I would like to invite every Conservative MP to visit their local state schools and listen to the Heads and School Business Managers. Give them ten minutes and they will be able to explain why the school funding crisis is real. I am the Governor of one of my local state primary schools and I can tell you it’s real. I am non-partizan politically so I ask that you understand that this is about the future of the country, not the election.

Solving it is not easy, because it involves a lot more money, and I understand as an Economics teacher that could be less money elsewhere. I also understand as an Economics teacher that money invested well in education can increased future productivity and employability and mean that money is paid back in droves many years later. So my aim with this blog is to convince you to see through the current Tory rhetoric and understand that there is a problem and how it affects you.

Britain’s population is growing. The population of pupils are growing. This means demand for education is growing. These children need a good education. A good education gives children hope. Being able to read and write well gives children life opportunities. Being supported emotionally helps children deal with the difficulties of growing up in a way that some parents cannot do. A good education means that the country’s future is more assured, both economically, but also socially. The decisions we make now are thus vital and cannot be ideologically driven.

The problem is, I feel, at the moment we DO have an ideologically driven Conservative government, but their educational ideology is not backed by data, evidence or understanding of what it is like to run any organisation in which your costs are unavoidably rising (at least 80% of a school’s costs are teacher salaries which cannot go down, but whose revenue is falling.

Unlike the NHS, where people are politically terrified of addressing the increasing demand for the service, merely instead insisting on extra money to meet that demand, nobody questions the need for education to be provided for young people.

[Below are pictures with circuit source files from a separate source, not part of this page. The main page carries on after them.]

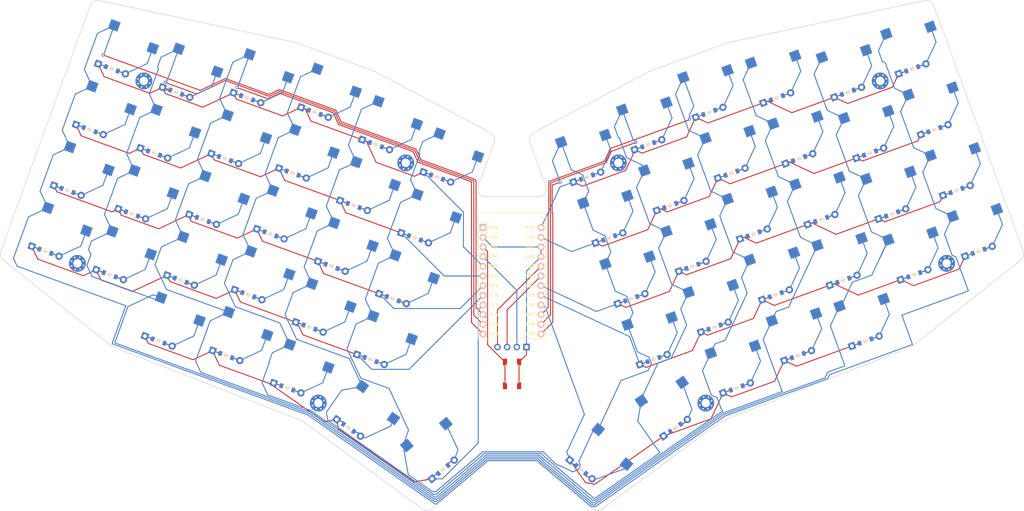
<source format=kicad_pcb>
(kicad_pcb
	(version 20240108)
	(generator "pcbnew")
	(generator_version "8.0")
	(general
		(thickness 1.6)
		(legacy_teardrops no)
	)
	(paper "A3")
	(title_block
		(title "tutorial")
		(rev "v1.0.0")
		(company "Unknown")
	)
	(layers
		(0 "F.Cu" signal)
		(31 "B.Cu" signal)
		(32 "B.Adhes" user "B.Adhesive")
		(33 "F.Adhes" user "F.Adhesive")
		(34 "B.Paste" user)
		(35 "F.Paste" user)
		(36 "B.SilkS" user "B.Silkscreen")
		(37 "F.SilkS" user "F.Silkscreen")
		(38 "B.Mask" user)
		(39 "F.Mask" user)
		(40 "Dwgs.User" user "User.Drawings")
		(41 "Cmts.User" user "User.Comments")
		(42 "Eco1.User" user "User.Eco1")
		(43 "Eco2.User" user "User.Eco2")
		(44 "Edge.Cuts" user)
		(45 "Margin" user)
		(46 "B.CrtYd" user "B.Courtyard")
		(47 "F.CrtYd" user "F.Courtyard")
		(48 "B.Fab" user)
		(49 "F.Fab" user)
	)
	(setup
		(pad_to_mask_clearance 0.05)
		(allow_soldermask_bridges_in_footprints no)
		(pcbplotparams
			(layerselection 0x00010fc_ffffffff)
			(plot_on_all_layers_selection 0x0000000_00000000)
			(disableapertmacros no)
			(usegerberextensions no)
			(usegerberattributes yes)
			(usegerberadvancedattributes yes)
			(creategerberjobfile yes)
			(dashed_line_dash_ratio 12.000000)
			(dashed_line_gap_ratio 3.000000)
			(svgprecision 4)
			(plotframeref no)
			(viasonmask no)
			(mode 1)
			(useauxorigin no)
			(hpglpennumber 1)
			(hpglpenspeed 20)
			(hpglpendiameter 15.000000)
			(pdf_front_fp_property_popups yes)
			(pdf_back_fp_property_popups yes)
			(dxfpolygonmode yes)
			(dxfimperialunits yes)
			(dxfusepcbnewfont yes)
			(psnegative no)
			(psa4output no)
			(plotreference yes)
			(plotvalue yes)
			(plotfptext yes)
			(plotinvisibletext no)
			(sketchpadsonfab no)
			(subtractmaskfromsilk no)
			(outputformat 1)
			(mirror no)
			(drillshape 1)
			(scaleselection 1)
			(outputdirectory "")
		)
	)
	(net 0 "")
	(net 1 "P14")
	(net 2 "outer_bottom")
	(net 3 "outer_home")
	(net 4 "outer_top")
	(net 5 "outer_num")
	(net 6 "P16")
	(net 7 "pinky_bottom")
	(net 8 "pinky_home")
	(net 9 "pinky_top")
	(net 10 "pinky_num")
	(net 11 "ring_mod")
	(net 12 "P10")
	(net 13 "ring_bottom")
	(net 14 "ring_home")
	(net 15 "ring_top")
	(net 16 "ring_num")
	(net 17 "middle_mod")
	(net 18 "P7")
	(net 19 "middle_bottom")
	(net 20 "middle_home")
	(net 21 "middle_top")
	(net 22 "middle_num")
	(net 23 "index_mod")
	(net 24 "P8")
	(net 25 "index_bottom")
	(net 26 "index_home")
	(net 27 "index_top")
	(net 28 "index_num")
	(net 29 "P9")
	(net 30 "inner_bottom")
	(net 31 "inner_home")
	(net 32 "inner_top")
	(net 33 "inner_num")
	(net 34 "layer_cluster")
	(net 35 "space_cluster")
	(net 36 "mirror_outer_bottom")
	(net 37 "mirror_outer_home")
	(net 38 "mirror_outer_top")
	(net 39 "mirror_outer_num")
	(net 40 "mirror_pinky_bottom")
	(net 41 "mirror_pinky_home")
	(net 42 "mirror_pinky_top")
	(net 43 "mirror_pinky_num")
	(net 44 "mirror_ring_mod")
	(net 45 "mirror_ring_bottom")
	(net 46 "mirror_ring_home")
	(net 47 "mirror_ring_top")
	(net 48 "mirror_ring_num")
	(net 49 "mirror_middle_mod")
	(net 50 "mirror_middle_bottom")
	(net 51 "mirror_middle_home")
	(net 52 "mirror_middle_top")
	(net 53 "mirror_middle_num")
	(net 54 "mirror_index_mod")
	(net 55 "mirror_index_bottom")
	(net 56 "mirror_index_home")
	(net 57 "mirror_index_top")
	(net 58 "mirror_index_num")
	(net 59 "mirror_inner_bottom")
	(net 60 "mirror_inner_home")
	(net 61 "mirror_inner_top")
	(net 62 "mirror_inner_num")
	(net 63 "mirror_layer_cluster")
	(net 64 "mirror_space_cluster")
	(net 65 "P18")
	(net 66 "P19")
	(net 67 "P20")
	(net 68 "P21")
	(net 69 "P15")
	(net 70 "P5")
	(net 71 "P4")
	(net 72 "P0")
	(net 73 "P1")
	(net 74 "P6")
	(net 75 "RAW")
	(net 76 "GND")
	(net 77 "RST")
	(net 78 "VCC")
	(net 79 "P2")
	(net 80 "P3")
	(footprint "E73:SW_TACT_ALPS_SKQGABE010" (layer "F.Cu") (at 176.506022 151.324862 -90))
	(footprint "PG1350" (layer "F.Cu") (at 96.988996 106.062586 -20))
	(footprint "PG1350" (layer "F.Cu") (at 261.837414 122.037364 20))
	(footprint "PG1350" (layer "F.Cu") (at 61.449962 98.448328 -20))
	(footprint "ComboDiode" (layer "F.Cu") (at 53.92551 119.121576 -20))
	(footprint "lib:OLED_headers" (layer "F.Cu") (at 170.506026 145.880899 90))
	(footprint "PG1350" (layer "F.Cu") (at 89.993108 72.655139 -20))
	(footprint "PG1350" (layer "F.Cu") (at 233.822814 150.324856 20))
	(footprint "ComboDiode" (layer "F.Cu") (at 263.547514 126.735832 20))
	(footprint "PG1350" (layer "F.Cu") (at 78.364419 104.604684 -20))
	(footprint "ComboDiode" (layer "F.Cu") (at 276.357729 109.303146 20))
	(footprint "ComboDiode" (layer "F.Cu") (at 269.361843 142.710605 20))
	(footprint "PG1350" (layer "F.Cu") (at 211.949056 142.855684 20))
	(footprint "PG1350" (layer "F.Cu") (at 244.067887 125.84449 20))
	(footprint "PG1350" (layer "F.Cu") (at 267.651753 138.012141 20))
	(footprint "PG1350" (layer "F.Cu") (at 84.178757 88.629917 -20))
	(footprint "PG1350" (layer "F.Cu") (at 72.550079 120.579472 -20))
	(footprint "PG1350" (layer "F.Cu") (at 152.691687 110.906135 -20))
	(footprint "PG1350" (layer "F.Cu") (at 126.387193 77.920166 -20))
	(footprint "PG1350" (layer "F.Cu") (at 216.56805 161.39389 35))
	(footprint "ComboDiode" (layer "F.Cu") (at 133.576123 165.489643 -35))
	(footprint "ComboDiode" (layer "F.Cu") (at 207.844813 131.579371 20))
	(footprint "ComboDiode" (layer "F.Cu") (at 88.28301 77.353601 -20))
	(footprint "ComboDiode" (layer "F.Cu") (at 139.352898 147.554156 -20))
	(footprint "PG1350" (layer "F.Cu") (at 280.461958 120.579456 20))
	(footprint "PG1350" (layer "F.Cu") (at 206.134708 126.880895 20))
	(footprint "PG1350" (layer "F.Cu") (at 249.882233 141.819269 20))
	(footprint "MountingHole_2.2mm_M2_Pad_Via" (layer "F.Cu") (at 290.6635 122.293709 20))
	(footprint "ComboDiode" (layer "F.Cu") (at 194.605202 176.431158 -40))
	(footprint "PG1350" (layer "F.Cu") (at 291.562092 98.448326 20))
	(footprint "ComboDiode" (layer "F.Cu") (at 71.368545 71.197244 -20))
	(footprint "PG1350" (layer "F.Cu") (at 120.572845 93.894951 -20))
	(footprint "ComboDiode" (layer "F.Cu") (at 140.736511 91.124229 -20))
	(footprint "PG1350" (layer "F.Cu") (at 146.877338 126.880909 -20))
	(footprint "ComboDiode" (layer "F.Cu") (at 219.435933 165.489654 35))
	(footprint "PG1350" (layer "F.Cu") (at 274.647633 104.604685 20))
	(footprint "ComboDiode" (layer "F.Cu") (at 117.479136 155.023329 -20))
	(footprint "ComboDiode" (layer "F.Cu") (at 229.718574 139.048546 20))
	(footprint "PG1350" (layer "F.Cu") (at 119.18924 150.324867 -20))
	(footprint "PG1350" (layer "F.Cu") (at 114.758498 109.869711 -20))
	(footprint "PG1350" (layer "F.Cu") (at 136.443999 161.393873 -35))
	(footprint "PG1350" (layer "F.Cu") (at 194.506023 94.931369 20))
	(footprint "ComboDiode"
		(layer "F.Cu")
		(uuid "67b6dfdb-84e8-4253-a901-2ff5f94b6bda")
		(at 270.543391 93.328374 20)
		(property "Reference" "D36"
			(at 0 0 0)
			(layer "F.SilkS")
			(hide yes)
			(uuid "c2ed9373-c566-40b3-a13d-f55566f9c565")
			(effects
				(font
					(size 1.27 1.27)
					(thickness 0.15)
				)
			)
		)
		(property "Value" ""
			(at 0 0 0)
			(layer "F.SilkS")
			(hide yes)
			(uuid "fb08e65b-19c4-4ff0-b283-2098f165c363")
			(effects
				(font
					(size 1.27 1.27)
					(thickness 0.15)
				)
			)
		)
		(property "Footprint" ""
			(at 0 0 20)
			(layer "F.Fab")
			(hide yes)
			(uuid "80f66e01-9692-4d20-8c27-8e00d84be30b")
			(effects
				(font
					(size 1.27 1.27)
					(thickness 0.15)
				)
			)
		)
		(property "Datasheet" ""
			(at 0 0 20)
			(layer "F.Fab")
			(hide yes)
			(uuid "8bfd1379-ed04-4a2d-8330-6c1ce6a8b90a")
			(effects
				(font
					(size 1.27 1.27)
					(thickness 0.15)
				)
			)
		)
		(property "Description" ""
			(at 0 0 20)
			(layer "F.Fab")
			(hide yes)
			(uuid "ecd0aa8c-eda6-4944-8ada-4260fa15bab6")
			(effects
				(font
					(size 1.27 1.27)
					(thickness 0.15)
				)
			)
		)
		(attr through_hole)
		(fp_line
			(start -0.750001 -0.000002)
			(end -0.349998 0.000002)
			(stroke
				(width 0.1)
				(type solid)
			)
			(layer "B.SilkS")
			(uuid "8b0b004d-9928-4c99-9244-801a7c63309e")
		)
		(fp_line
			(start -0.349998 0.000002)
			(end -0.349999 -0.549999)
			(stroke
				(width 0.1)
				(type solid)
			)
			(layer "B.SilkS")
			(uuid "cd4f016f-feb7-46be-81a8-e08f0deb2309")
		)
		(fp_line
			(start -0.349998 0.000002)
			(end -0.35 0.549999)
			(stroke
				(width 0.1)
				(type solid)
			)
			(layer "B.SilkS")
			(uuid "f524f776-4556-406f-948a-03775630804a")
		)
		(fp_line
			(start -0.349998 0.000002)
			(end 0.25 -0.4)
			(stroke
				(width 0.1)
				(type solid)
			)
			(layer "B.SilkS")
			(uuid "bf9078a4-e13f-4487-b63b-ea5044ae93ad")
		)
		(fp_line
			(start 0.25 -0.4)
			(e
... [602049 chars truncated]
</source>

We used to have a system where Local Education Authorities (LEAs) oversaw all schools in their borough. This meant schools were forced to ‘buy’ services from their LEA, regardless of whether they were good or bad. This was seen by the Conservative Party (who have a basic fear of state monopolies being the answer to anything) as inefficient. Free schools were introduced to ‘free’ state schools from having to be overseen and to buy services (eg finance, human resources, education welfare, school improvement) from their local authorities. Instead, they could buy them from any willing provider. Never mind that this often meant they had no choice but to buy from the very same people from their LEA, who had set up again as a private ‘consultancy’ (for much higher fees). ‘Free’ schools were ‘free’ from the dead-hand of the state, and this was supposedly a ‘good thing’.

Then, the Conservatives decided to address the problem of what they called ‘unfair’ budgets being awarded which had starved rural schools (which tended to be in their constituencies) but gave urban schools (which tended to be in Labour constituencies) more funding. Their solution was to re-apportion this funding more ‘fairly’, as opposed to solving the problem simply by giving those rural schools more.

The result? Well, the Tories will tell you there has never been more money apportioned to education than before. This may be so, but if the number of pupils has gone up faster than the budget, that means LESS money per pupil. Bear in mind costs are rising during this time and schools have to decide what services they have to cut in order to not overspend their budget, which they are not allowed to do.

The Education Policy Institute, an independent think tank, estimates that the “large real terms per pupil cuts of between 6% and 11% by 2019-20” amounts to an average loss of £74,000 per primary and £291,000 per secondary school. This is not money schools can afford to lose.

Of course, at the same time. The Head and her management team are expected to deliver better results every year with less funding. They are incredibly committed, think deeply about their teaching and do what they can within reason. But reason in education policy seems to have gone out of the window.

We will ALL pay for this in the future.